Well, again, I think going longer with all the additional benefits and having a higher baseline LDL portends a better possibility of an absolute risk reduction of a greater magnitude...

I think we have time for one more question. So Serge Belanger from Needham.

So just a couple. I guess the first one for Dr. Libby and Dr. Gibson. You both mentioned [indiscernible] prior authorization for the injectable PCSK9s, just curious how it compares to the prior auth process for bempedoic acid. And I guess what would be an adequate authorization process to increase usage of both of these products...

Peter, you can go first.

Yes. Well, I think having an outcome trial, it shows clinical benefit will make it easier to negotiate with the PBMs and the PBMs, all are different and they have ingenious ways of streaming obstacles in the path of getting proven therapies to patients. So I can't really speak to the criteria that the PBMs will use, but I'm convinced that when I write that appeal for medical need that having the results of a positive clinical trial in my back pocket will help.
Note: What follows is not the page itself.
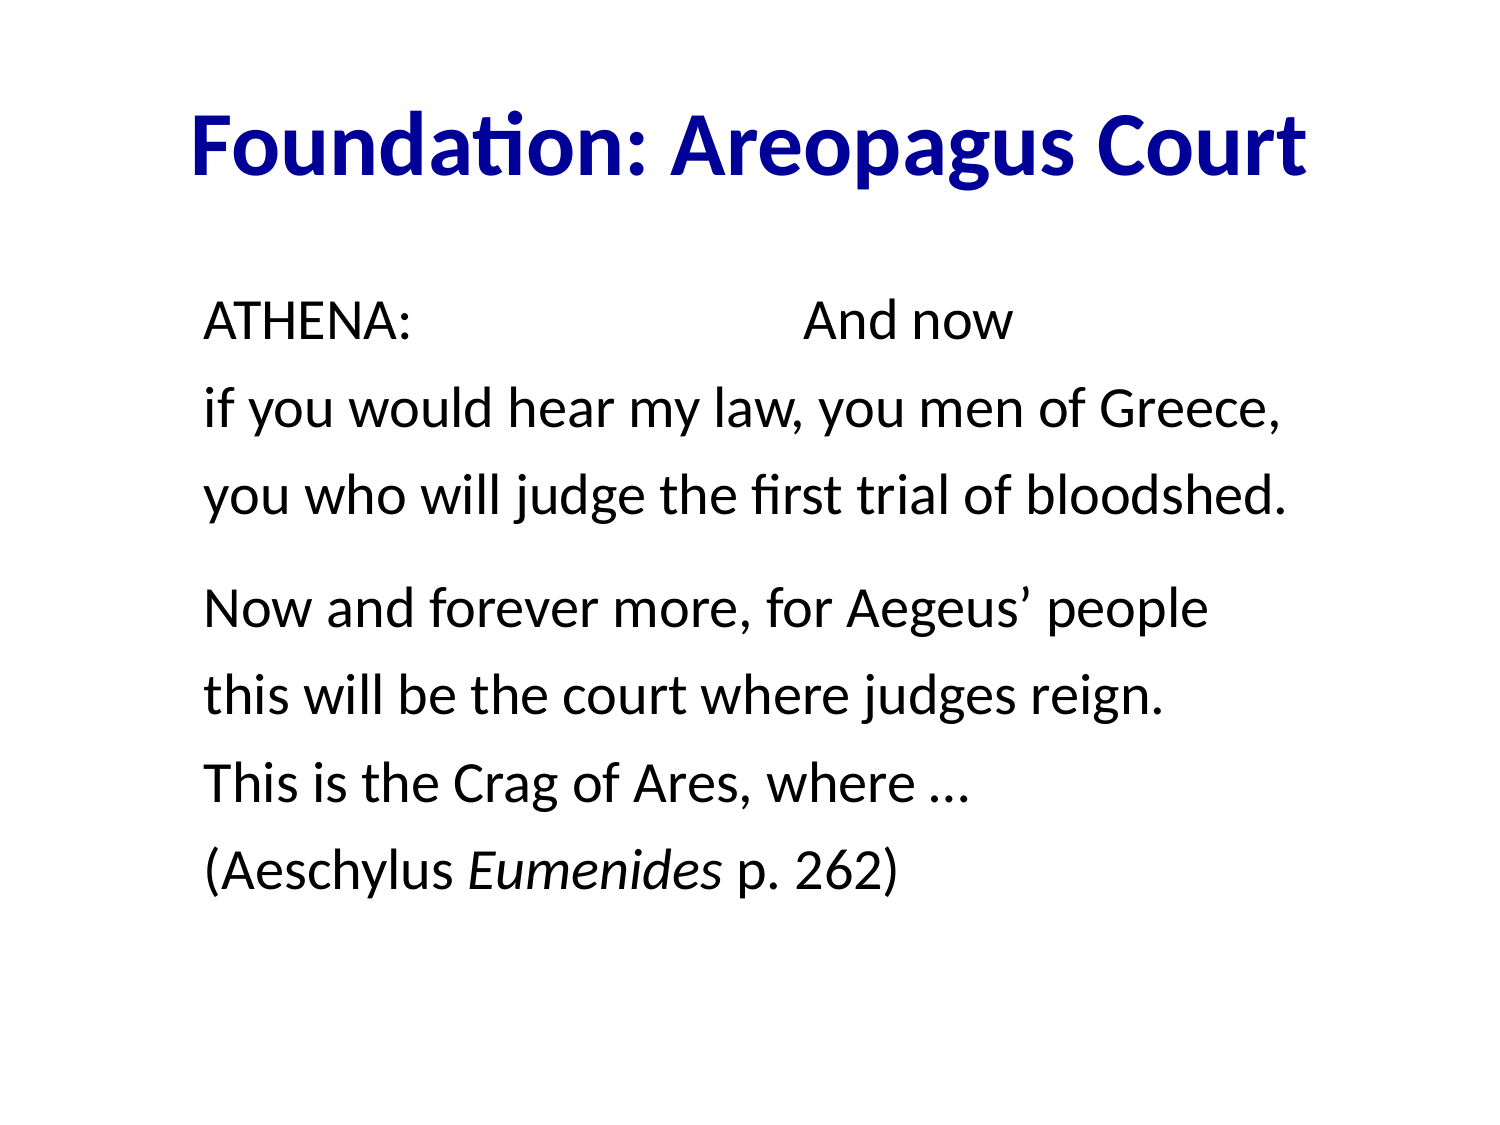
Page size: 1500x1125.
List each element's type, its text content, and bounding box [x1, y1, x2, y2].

text_box ATHENA: And now if you would hear my law, you men of Greece, you who will judge the first trial of bloodshed. Now and forever more, for Aegeus’ people this will be the court where judges reign. This is the Crag of Ares, where … (Aeschylus Eumenides p. 262) [189, 256, 1311, 909]
title Foundation: Areopagus Court [75, 45, 1425, 233]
Yes. I think that's very important, Peter. Say when it came down to inclisiran or one of the other PCSK9 inhibitors. So I was personally going to this process, the fact that there was no outcomes data really at this point, for inclisiran caused the PBMs to say, no, you need to use one of the other two, only if the person -- only if he can't tolerate one of the other PCSK9 inhibitors will we allow him to get inclisiran. Well, who's not going to tolerate a PCSK9 inhibitor. So they do up that bad roadblock. But I haven't really heard people having similar roadblocks in my experience with bempedoic acid. So...

Thanks, Dr. Gibson. I think this concludes the Q&A session. I'd now like to hand it back to Sheldon for concluding remarks.
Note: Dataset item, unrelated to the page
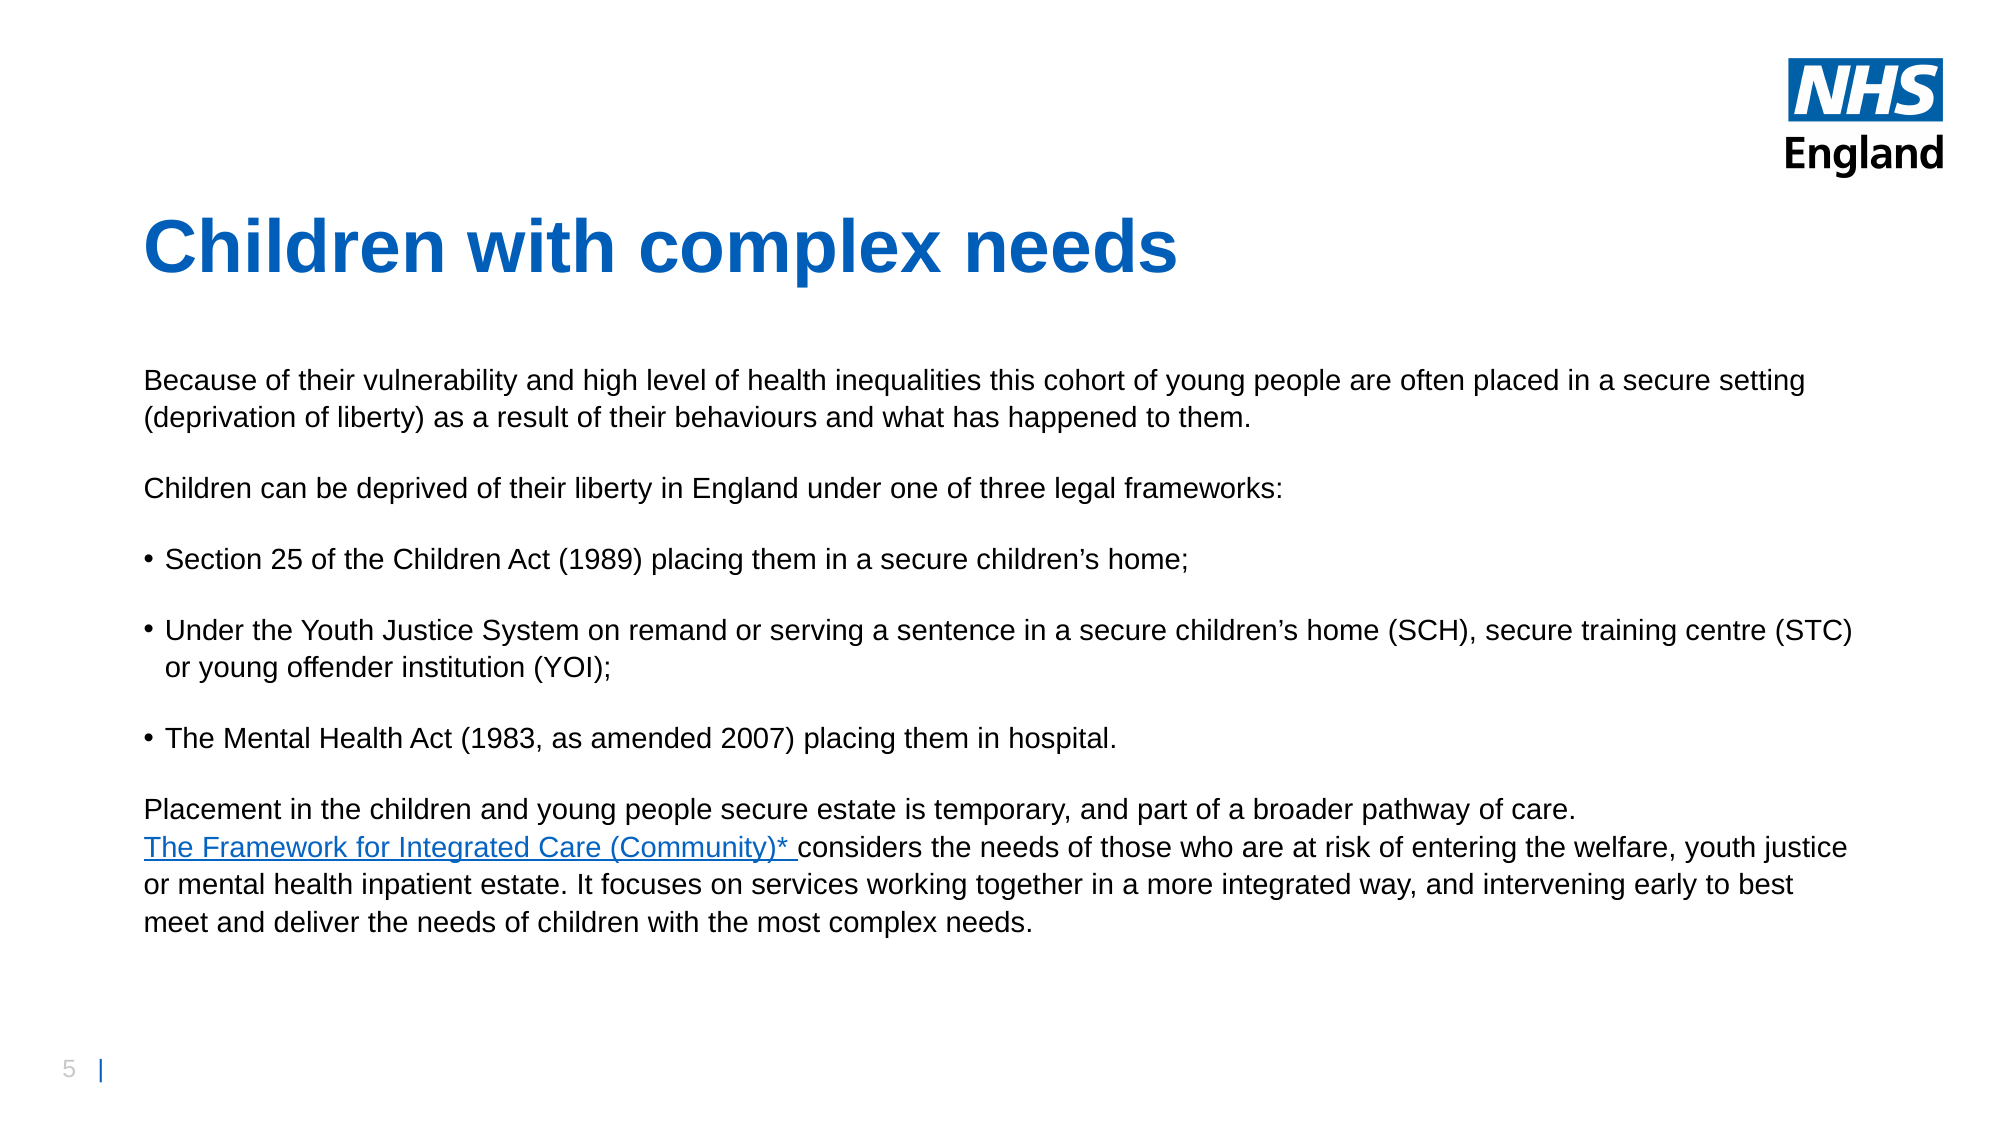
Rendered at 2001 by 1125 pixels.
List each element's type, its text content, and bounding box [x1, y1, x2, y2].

title Children with complex needs [128, 198, 1875, 299]
list Because of their vulnerability and high level of health inequalities this cohort of young people are often placed in a secure setting (deprivation of liberty) as a result of their behaviours and what has happened to them. Children can be deprived of their liberty in England under one of three legal frameworks: Section 25 of the Children Act (1989) placing them in a secure children’s home; Under the Youth Justice System on remand or serving a sentence in a secure children’s home (SCH), secure training centre (STC) or young offender institution (YOI); The Mental Health Act (1983, as amended 2007) placing them in hospital. Placement in the children and young people secure estate is temporary, and part of a broader pathway of care. The Framework for Integrated Care (Community)* considers the needs of those who are at risk of entering the welfare, youth justice or mental health inpatient estate. It focuses on services working together in a more integrated way, and intervening early to best meet and deliver the needs of children with the most complex needs. [128, 351, 1875, 1001]
picture [1786, 58, 1943, 178]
Great. Thanks again. And again, thank you, Dr. Libby, and thank you, Dr. Gibson. I want to thank everyone that also joined the call today. We had over 200 individuals to join our call today for the R&D Day. We're looking forward to continue to update all of you on what's happening at Esperion. Of course, the next highlight, again, will be the top line report of CLEAR outcomes, which I can't say the date enough early in January with full data readout to occur at ACC in March of 2023. Again, thank you all for joining. I hope you share the excitement that all of us share here at Esperion, and have a great rest of the week. Take care.